# Data Concept

# Data Model

In this section, a power scenario is taken as an example to illustrate how to creat a correct data model in IoTDB. For convenience, a sample data file is attached for you to practise IoTDB.

Download the attachment: IoTDB-SampleData.txt (opens new window).

According to the data attribute layers, it is expressed as an attribute hierarchy structure based on the coverage of attributes and the subordinate relationship between them, as shown below. The hierarchical from top to bottom is: power group layer - power plant layer - device layer - sensor layer. ROOT is the root node, and each node of sensor layer is a leaf node. In the process of using IoTDB, the attributes on the path from ROOT node is directly connected to each leaf node with ".", thus forming the name of a timeseries in IoTDB. For example, The left-most path in Figure 2.1 can generate a timeseries named root.ln.wf01.wt01.status.
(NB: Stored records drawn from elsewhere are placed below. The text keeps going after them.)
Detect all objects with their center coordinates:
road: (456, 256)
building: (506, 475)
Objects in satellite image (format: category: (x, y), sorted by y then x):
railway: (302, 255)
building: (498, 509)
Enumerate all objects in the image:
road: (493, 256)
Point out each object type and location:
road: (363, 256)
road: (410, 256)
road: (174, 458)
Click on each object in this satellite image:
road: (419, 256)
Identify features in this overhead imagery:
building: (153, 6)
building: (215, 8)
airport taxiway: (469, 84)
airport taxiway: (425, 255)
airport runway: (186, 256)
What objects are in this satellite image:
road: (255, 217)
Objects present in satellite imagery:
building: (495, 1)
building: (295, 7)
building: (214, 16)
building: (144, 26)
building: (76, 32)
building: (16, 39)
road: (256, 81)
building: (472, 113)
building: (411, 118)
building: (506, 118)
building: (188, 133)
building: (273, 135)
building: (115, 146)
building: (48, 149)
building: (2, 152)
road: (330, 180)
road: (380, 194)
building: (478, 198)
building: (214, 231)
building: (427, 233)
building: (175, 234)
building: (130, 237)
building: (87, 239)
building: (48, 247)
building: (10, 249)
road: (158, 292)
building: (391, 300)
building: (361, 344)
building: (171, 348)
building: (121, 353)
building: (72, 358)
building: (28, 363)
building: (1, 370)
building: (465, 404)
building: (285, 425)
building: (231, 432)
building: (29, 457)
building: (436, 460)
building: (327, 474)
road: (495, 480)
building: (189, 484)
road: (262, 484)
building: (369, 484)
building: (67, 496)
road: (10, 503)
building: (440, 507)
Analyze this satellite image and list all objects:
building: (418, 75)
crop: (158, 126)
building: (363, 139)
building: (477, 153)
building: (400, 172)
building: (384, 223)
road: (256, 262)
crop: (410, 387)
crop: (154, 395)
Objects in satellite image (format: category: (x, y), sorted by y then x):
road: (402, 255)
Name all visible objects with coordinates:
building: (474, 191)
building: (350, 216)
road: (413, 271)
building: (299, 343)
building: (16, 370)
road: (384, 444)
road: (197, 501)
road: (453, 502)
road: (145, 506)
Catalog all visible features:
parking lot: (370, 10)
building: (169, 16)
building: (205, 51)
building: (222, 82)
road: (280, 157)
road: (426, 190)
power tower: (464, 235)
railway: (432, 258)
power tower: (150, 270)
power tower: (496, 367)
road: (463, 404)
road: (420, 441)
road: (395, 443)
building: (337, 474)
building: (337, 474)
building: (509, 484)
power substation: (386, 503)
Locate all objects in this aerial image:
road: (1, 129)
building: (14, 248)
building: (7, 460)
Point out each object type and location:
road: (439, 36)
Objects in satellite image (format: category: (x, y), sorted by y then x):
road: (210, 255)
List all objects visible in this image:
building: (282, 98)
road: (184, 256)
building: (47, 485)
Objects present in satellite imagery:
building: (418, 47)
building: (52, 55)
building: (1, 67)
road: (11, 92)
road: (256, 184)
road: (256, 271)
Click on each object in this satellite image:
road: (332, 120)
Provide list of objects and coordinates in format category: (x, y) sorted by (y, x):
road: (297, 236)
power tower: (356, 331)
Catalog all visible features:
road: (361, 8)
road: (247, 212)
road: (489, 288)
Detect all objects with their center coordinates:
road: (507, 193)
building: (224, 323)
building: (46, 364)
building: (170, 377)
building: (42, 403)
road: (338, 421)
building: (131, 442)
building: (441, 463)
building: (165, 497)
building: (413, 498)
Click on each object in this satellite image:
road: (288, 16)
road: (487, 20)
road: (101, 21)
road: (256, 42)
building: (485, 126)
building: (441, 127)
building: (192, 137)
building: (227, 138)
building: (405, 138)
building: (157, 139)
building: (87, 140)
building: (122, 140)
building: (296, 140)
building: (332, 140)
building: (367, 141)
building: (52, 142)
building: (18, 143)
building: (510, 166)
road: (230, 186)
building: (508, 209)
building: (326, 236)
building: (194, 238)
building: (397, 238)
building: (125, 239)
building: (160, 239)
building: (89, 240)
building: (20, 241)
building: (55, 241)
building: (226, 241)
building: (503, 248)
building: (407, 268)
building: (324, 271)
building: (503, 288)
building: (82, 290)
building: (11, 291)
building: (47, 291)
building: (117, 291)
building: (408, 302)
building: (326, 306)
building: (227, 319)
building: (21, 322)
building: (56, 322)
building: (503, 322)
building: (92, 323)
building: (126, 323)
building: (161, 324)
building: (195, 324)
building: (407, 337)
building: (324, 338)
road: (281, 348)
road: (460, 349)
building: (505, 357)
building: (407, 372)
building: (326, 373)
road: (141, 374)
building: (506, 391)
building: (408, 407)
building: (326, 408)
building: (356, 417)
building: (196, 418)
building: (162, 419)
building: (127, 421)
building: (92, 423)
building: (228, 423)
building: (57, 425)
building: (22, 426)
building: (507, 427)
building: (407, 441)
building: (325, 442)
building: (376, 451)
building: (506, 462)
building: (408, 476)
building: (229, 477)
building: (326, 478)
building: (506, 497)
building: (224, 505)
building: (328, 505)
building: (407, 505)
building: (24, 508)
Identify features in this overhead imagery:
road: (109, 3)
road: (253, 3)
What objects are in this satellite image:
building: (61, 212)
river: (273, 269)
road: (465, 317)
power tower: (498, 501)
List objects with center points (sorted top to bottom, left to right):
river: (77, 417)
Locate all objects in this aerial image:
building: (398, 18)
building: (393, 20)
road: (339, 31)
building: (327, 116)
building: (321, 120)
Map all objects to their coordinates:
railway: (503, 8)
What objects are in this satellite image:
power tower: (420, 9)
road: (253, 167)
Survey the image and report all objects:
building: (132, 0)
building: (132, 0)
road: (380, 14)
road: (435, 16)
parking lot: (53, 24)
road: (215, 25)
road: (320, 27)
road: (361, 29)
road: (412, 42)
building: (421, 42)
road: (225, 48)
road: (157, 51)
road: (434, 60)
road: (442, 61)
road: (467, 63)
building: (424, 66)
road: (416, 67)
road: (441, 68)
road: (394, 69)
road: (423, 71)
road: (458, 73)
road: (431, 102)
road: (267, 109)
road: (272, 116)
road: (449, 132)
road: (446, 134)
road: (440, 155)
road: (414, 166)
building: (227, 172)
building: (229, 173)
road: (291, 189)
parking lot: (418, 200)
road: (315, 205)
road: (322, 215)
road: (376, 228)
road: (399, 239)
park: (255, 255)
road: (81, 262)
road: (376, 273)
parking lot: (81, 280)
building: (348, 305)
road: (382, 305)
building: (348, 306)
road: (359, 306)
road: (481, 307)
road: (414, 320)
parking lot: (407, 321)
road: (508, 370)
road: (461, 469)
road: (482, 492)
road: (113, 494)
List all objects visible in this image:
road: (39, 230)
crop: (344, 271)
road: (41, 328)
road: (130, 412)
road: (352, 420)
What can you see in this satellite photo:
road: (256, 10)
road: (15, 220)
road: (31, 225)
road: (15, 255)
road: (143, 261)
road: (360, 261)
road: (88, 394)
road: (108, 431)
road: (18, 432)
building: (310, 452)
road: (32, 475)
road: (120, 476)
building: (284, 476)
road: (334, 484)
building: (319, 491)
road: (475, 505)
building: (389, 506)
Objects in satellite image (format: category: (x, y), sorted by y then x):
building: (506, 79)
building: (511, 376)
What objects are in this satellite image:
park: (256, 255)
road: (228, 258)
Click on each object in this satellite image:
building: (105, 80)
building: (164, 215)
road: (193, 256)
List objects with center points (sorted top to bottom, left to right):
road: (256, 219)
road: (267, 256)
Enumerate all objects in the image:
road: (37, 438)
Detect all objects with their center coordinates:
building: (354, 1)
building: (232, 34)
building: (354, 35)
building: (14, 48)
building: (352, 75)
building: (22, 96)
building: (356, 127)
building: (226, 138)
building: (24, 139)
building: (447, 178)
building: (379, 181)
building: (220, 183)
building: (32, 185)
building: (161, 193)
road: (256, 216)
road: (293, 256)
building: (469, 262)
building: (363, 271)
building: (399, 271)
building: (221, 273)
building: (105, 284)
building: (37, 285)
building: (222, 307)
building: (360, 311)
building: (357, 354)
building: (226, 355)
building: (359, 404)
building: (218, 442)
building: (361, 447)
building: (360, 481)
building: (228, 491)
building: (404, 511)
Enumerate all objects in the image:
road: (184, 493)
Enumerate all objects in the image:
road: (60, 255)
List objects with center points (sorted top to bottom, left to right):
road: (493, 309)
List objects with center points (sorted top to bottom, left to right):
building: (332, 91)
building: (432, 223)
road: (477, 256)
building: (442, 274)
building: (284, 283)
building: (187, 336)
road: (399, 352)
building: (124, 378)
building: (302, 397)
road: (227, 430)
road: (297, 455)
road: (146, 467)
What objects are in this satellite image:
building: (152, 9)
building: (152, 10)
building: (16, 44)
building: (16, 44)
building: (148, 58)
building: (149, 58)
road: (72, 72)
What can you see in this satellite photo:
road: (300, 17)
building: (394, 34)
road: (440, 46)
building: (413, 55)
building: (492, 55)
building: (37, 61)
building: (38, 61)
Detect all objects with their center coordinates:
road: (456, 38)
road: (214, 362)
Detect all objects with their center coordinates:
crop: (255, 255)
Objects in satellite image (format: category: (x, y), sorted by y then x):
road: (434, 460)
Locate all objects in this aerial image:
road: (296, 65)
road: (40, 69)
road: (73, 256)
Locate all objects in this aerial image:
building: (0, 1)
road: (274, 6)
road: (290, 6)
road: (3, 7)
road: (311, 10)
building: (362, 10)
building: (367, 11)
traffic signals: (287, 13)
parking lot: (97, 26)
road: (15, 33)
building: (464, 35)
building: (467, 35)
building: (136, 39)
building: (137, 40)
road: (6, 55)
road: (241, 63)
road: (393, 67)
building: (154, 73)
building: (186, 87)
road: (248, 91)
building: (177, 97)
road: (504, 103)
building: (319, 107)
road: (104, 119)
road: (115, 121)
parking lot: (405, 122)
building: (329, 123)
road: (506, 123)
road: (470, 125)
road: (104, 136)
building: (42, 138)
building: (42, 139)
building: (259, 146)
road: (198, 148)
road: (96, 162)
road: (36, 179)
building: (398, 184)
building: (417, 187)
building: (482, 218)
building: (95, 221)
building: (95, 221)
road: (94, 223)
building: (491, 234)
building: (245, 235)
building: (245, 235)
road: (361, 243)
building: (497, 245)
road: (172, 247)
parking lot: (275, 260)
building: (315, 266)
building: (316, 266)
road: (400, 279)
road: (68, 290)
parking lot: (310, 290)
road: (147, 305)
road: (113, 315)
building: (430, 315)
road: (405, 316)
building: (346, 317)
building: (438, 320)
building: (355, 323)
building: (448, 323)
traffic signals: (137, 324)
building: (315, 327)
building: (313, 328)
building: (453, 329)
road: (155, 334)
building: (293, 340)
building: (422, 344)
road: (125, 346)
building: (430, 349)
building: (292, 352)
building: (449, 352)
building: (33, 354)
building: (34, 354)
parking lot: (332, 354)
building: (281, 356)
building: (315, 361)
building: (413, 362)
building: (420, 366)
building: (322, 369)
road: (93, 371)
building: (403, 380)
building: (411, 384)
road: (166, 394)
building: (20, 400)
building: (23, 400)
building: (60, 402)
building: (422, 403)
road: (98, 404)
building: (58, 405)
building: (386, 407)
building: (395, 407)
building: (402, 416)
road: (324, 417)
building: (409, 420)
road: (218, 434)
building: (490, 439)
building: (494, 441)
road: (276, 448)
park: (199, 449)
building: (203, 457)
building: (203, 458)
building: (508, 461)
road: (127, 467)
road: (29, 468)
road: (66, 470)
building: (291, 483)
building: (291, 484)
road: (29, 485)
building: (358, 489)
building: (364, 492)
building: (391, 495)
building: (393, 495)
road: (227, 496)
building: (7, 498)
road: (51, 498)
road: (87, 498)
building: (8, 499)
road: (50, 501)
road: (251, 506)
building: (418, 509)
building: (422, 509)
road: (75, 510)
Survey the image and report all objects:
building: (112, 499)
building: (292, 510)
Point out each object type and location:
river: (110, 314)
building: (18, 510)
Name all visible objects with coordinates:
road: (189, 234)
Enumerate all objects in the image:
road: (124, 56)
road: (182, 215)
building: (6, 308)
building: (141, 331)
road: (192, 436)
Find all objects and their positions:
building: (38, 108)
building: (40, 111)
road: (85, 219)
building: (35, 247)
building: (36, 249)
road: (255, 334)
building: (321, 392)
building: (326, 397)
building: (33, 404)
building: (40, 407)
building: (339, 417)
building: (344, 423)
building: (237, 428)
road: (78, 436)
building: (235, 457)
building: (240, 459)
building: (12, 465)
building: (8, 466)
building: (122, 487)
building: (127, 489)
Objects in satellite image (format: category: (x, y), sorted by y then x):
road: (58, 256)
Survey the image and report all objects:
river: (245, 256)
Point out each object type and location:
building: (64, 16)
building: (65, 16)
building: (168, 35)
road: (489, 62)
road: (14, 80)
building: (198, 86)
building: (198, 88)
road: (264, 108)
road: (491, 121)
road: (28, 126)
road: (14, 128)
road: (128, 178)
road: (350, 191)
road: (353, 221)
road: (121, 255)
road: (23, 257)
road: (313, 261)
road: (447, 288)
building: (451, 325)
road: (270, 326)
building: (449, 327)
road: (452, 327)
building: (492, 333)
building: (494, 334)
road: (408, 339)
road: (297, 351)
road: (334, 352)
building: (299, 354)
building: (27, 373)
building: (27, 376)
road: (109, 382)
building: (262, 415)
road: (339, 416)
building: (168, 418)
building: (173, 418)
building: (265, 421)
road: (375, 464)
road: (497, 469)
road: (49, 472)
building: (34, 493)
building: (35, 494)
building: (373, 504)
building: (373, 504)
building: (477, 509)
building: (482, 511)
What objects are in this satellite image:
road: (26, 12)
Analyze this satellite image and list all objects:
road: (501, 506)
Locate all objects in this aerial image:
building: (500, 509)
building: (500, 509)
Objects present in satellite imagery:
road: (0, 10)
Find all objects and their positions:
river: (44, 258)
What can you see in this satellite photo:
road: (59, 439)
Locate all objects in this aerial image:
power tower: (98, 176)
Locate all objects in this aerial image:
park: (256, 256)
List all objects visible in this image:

Attribute hierarchy structure

After getting the name of the timeseries, we need to set up the storage group according to the actual scenario and scale of the data. Because in the scenario of this chapter data is usually arrived in the unit of groups (i.e., data may be across electric fields and devices), in order to avoid frequent switch of IO when writing data, and meet the user's requirement of physical isolation of data in the unit of groups, storage group is set at the group layer.

Here are the basic concepts of the model involved in IoTDB:

  • Device

A device is an installation equipped with sensors in real scenarios. In IoTDB, all sensors should have their corresponding devices.

  • Sensor

A sensor is a detection equipment in an actual scene, which can sense the information to be measured, and can transform the sensed information into an electrical signal or other desired form of information output and send it to IoTDB. In IoTDB, all data and paths stored are organized in units of sensors.

  • Storage Group

Storage groups are used to let users define how to organize and isolate different time series data on disk. Time series belonging to the same storage group is continuously written to the same file in the corresponding folder. The file may be closed due to user commands or system policies, and hence the data coming next from these sensors will be stored in a new file in the same folder. Time series belonging to different storage groups are stored in different folders.

Users can set any prefix path as a storage group. Provided that there are four time series root.vehicle.d1.s1, root.vehicle.d1.s2, root.vehicle.d2.s1, root.vehicle.d2.s2, two devices d1 and d2 under the path root.vehicle may belong to the same owner or the same manufacturer, so d1 and d2 are closely related. At this point, the prefix path root.vehicle can be designated as a storage group, which will enable IoTDB to store all devices under it in the same folder. Newly added devices under root.vehicle will also belong to this storage group.

Note: A full path (root.vehicle.d1.s1 as in the above example) is not allowed to be set as a storage group.

Setting a reasonable number of storage groups can lead to performance gains: there is neither the slowdown of the system due to frequent switching of IO (which will also take up a lot of memory and result in frequent memory-file switching) caused by too many storage files (or folders), nor the block of write commands caused by too few storage files (or folders) (which reduces concurrency).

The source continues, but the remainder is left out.